Data extract:

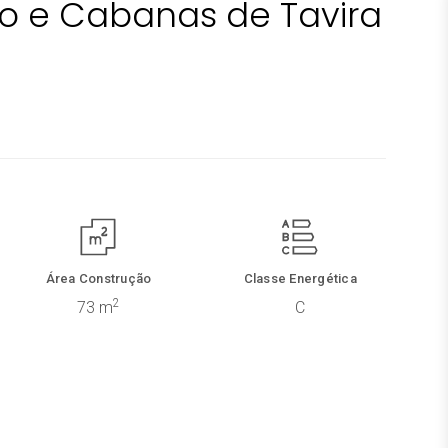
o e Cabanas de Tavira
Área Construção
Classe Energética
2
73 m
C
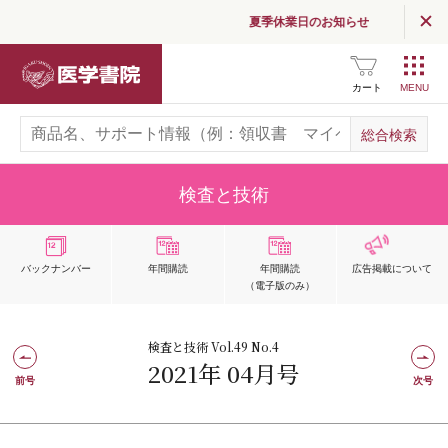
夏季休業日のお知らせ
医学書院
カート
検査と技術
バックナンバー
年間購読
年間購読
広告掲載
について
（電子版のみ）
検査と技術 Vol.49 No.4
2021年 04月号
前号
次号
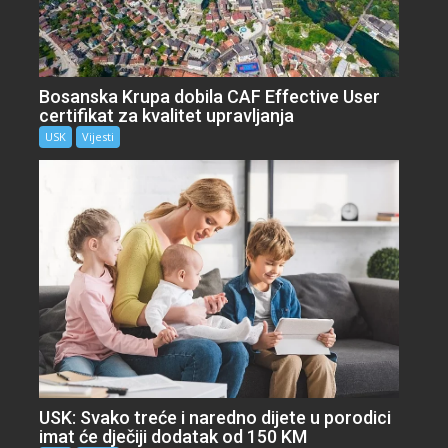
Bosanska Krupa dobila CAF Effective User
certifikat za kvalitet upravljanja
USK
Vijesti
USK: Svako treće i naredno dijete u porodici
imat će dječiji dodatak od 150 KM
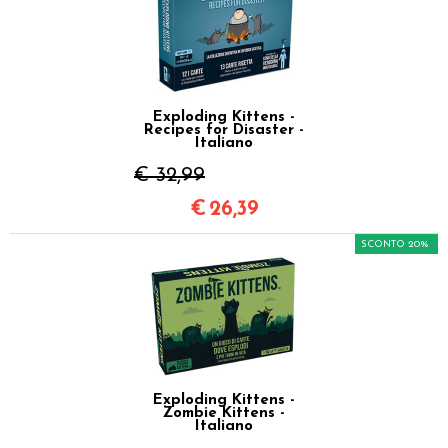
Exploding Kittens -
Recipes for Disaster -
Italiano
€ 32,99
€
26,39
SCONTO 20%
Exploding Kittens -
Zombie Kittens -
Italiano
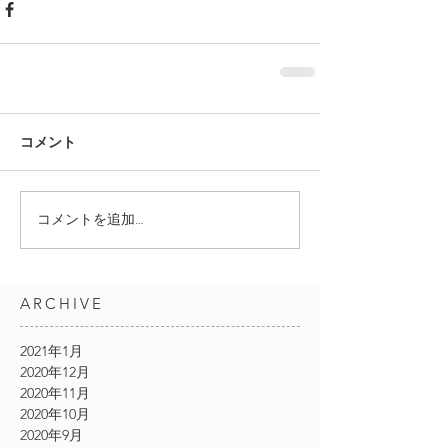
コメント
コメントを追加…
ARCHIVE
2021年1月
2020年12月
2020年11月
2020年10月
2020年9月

Exercise description:
Copy the text of all the records line for line, without changing anything, and leave out the pictures.

Answer box:
o e Cabanas de Tavira
Área Construção
Classe Energética
2
73 m
C
夏季休業日のお知らせ
医学書院
カート
検査と技術
バックナンバー
年間購読
年間購読
広告掲載
について
（電子版のみ）
検査と技術 Vol.49 No.4
2021年 04月号
前号
次号
Bosanska Krupa dobila CAF Effective User
certifikat za kvalitet upravljanja
USK
Vijesti
USK: Svako treće i naredno dijete u porodici
imat će dječiji dodatak od 150 KM
Exploding Kittens -
Recipes for Disaster -
Italiano
€ 32,99
€
26,39
SCONTO 20%
Exploding Kittens -
Zombie Kittens -
Italiano
コメント
コメントを追加…
ARCHIVE
2021年1月
2020年12月
2020年11月
2020年10月
2020年9月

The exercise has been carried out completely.